EXCERPTED PASSAGE
At the outset I decided not to use Joomla menus: too many articles in too many languages.

help menu index

  • The menus are simple text files easily used in scripting.
  • The menu order is the item order in the menu-index.txt file.
  • There is a simple method to control nesting. Originally, only one nesting level was used. More nesting leads to accessibility problems.
  • The menu-index.txt file in the English manual is used to build menus in other languages.

Commit and Push

Changes made to sources locally can be immediately built to see how they look in Jdocmanual. When I am happy, I commit the changes to the GitHub repository (one for each Language in each Manual).

git commit and push

The changes are then available to Pull in the public site (jdocmanual.org).

Jdocmanual Administration

Manual View

The Administrator, Manual view is similar to the Site view:

jdocmanual administrator manual view

The extra Toolbar button allows the Administrator menu to toggle on/off.

Sources View

The Sources view shows the list of Manuals available and the buttons to build a Manual in a selected language. Building an entire manual in one language can take 5 minutes or more. Building a single article takes a few seconds. This screenshot shows my localhost installation:

jdocmanual administrator sources view

This screenshot shows my live site with an extra column of buttons to Pull any changes from GitHub. So the normal procedure is to Pull then Build.

jdocmanual live site administrator sources view

  • There is a CLI interface so building can be accomplished from the command line.

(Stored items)

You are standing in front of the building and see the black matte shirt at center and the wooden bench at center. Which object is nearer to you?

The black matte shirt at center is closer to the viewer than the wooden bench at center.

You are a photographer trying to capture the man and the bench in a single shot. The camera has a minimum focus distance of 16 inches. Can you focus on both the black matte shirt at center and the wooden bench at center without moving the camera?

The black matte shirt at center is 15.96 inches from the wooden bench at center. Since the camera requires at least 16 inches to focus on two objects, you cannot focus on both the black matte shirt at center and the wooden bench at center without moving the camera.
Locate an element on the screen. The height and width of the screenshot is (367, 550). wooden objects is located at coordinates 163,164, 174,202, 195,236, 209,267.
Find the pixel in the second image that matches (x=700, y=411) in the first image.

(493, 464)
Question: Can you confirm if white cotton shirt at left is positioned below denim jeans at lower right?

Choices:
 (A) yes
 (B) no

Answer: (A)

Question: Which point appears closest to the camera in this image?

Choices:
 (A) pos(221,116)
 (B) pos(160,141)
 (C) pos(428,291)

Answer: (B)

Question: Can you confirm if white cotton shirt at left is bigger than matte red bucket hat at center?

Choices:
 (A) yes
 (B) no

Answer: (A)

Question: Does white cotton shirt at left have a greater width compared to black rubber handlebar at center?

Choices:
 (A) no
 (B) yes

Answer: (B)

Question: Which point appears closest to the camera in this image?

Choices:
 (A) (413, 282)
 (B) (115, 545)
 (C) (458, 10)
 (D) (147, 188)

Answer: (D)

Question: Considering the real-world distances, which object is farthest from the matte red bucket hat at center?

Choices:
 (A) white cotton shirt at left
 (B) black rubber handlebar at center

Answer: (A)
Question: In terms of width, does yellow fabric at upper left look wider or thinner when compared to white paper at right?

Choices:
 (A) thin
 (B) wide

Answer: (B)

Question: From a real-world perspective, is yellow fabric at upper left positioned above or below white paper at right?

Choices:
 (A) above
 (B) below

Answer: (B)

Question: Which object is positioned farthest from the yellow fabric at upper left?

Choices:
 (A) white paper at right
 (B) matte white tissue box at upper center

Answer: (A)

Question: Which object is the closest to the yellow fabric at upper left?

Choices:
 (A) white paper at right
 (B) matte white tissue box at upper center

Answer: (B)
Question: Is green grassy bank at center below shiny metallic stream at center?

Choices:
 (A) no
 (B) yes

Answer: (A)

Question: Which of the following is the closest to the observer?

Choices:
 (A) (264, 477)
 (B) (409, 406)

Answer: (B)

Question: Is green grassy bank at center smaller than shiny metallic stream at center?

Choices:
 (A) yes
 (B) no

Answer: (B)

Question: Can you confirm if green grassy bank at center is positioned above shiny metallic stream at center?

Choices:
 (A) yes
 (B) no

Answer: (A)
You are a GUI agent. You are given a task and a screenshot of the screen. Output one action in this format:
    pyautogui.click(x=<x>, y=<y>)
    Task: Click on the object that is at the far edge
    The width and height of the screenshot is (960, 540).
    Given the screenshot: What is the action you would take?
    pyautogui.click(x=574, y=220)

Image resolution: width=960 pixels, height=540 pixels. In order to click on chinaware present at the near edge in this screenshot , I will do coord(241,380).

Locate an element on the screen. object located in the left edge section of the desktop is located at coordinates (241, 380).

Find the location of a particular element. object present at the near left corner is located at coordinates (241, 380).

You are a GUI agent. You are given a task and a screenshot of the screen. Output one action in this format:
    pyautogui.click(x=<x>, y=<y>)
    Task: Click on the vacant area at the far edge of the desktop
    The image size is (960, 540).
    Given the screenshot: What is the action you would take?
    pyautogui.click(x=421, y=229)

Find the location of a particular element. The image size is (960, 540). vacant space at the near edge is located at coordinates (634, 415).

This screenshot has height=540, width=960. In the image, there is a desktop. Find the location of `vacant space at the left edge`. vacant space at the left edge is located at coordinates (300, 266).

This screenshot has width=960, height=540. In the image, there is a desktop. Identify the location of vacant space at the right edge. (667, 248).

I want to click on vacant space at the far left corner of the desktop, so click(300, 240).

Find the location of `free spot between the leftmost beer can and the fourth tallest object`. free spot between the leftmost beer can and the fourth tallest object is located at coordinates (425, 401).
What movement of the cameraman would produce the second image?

PROMPT 1
From the Jdocmanual passage, set down the words that begin at "help menu index" and stop after "to accessibility problems.".
PROMPT 2
Take the passage about Jdocmanual further, picking up after its last sentence.

EXERCISE RESULT 1
help menu index

  • The menus are simple text files easily used in scripting.
  • The menu order is the item order in the menu-index.txt file.
  • There is a simple method to control nesting. Originally, only one nesting level was used. More nesting leads to accessibility problems.

EXERCISE RESULT 2
Article Stashes View

The original idea was to manage all contributions within Jdocmanual. So custom Groups can be configured for the equivalent of Editor and Publisher. Either way, the process starts with a user making a personal Stash copy of an article to work on. This is the list of articles, one with a Stash already created.

article stashes list

  • Some of the Tabs are for Publisher only...

Article Edit Stash

And this is the Stash view with the Edit tab selected:

article edit stash

The additional tabs show other parts of the Stash preparation process:

  • Details: all read only data showing article details.
  • Source: the original source for reference.
  • Diff: the diff between the Stash and Source to show what has changed.
  • Preview: a preview of the Stash version.
  • Comments: for the Pull request and Publisher.

I have stopped using this method as it does not Push to GitHub and can be confusing. Also, I did not want to manage Joomla users.

Screenshots with Playwright

To make screenshots for Help pages I make bilingual Joomla installations with a number of settings designed to illustrate the features of each Help page. I then use Playwright to capture the screenshots. It takes a few minutes to capture all 469 screenshots. That can be done before any translations are available.

playwright files in vscode

  • The functions beforeAll, beforeEach and afterEach set up and tear down individual tests.
  • A single test can be run manually for debugging purposes.
  • Debugging can be performed with Browser activation so the problem points can be identified.
  • The screenshots are usually collected using a console command.

Translation with Openai

Three of the Manuals have been translated into 8 langues using Open AI. Each one costs a few dollars and I pay for that myself. I could translate the Joomla! Programmers Documentation but was waiting for it to be more nearly finished! This is a fragment of my stand-alone PHP translation script.

openai files in vscode

This script is not published!

The Help Proxy Server

The configuration.php file contains the url of the Help server. It is easy to change it to point at the Jdocmanual proxy to get its Help pages rather than those coming from help.joomla.org.

joomla help window

Questions

  • How am I doing for time?

Some Statistics

Number of articles in each manual:

Manual Count
User 222
Help 279
Developer 39
Programmer 275
Docs 32
Total 857

With translations there are currently a total of 5175 articles.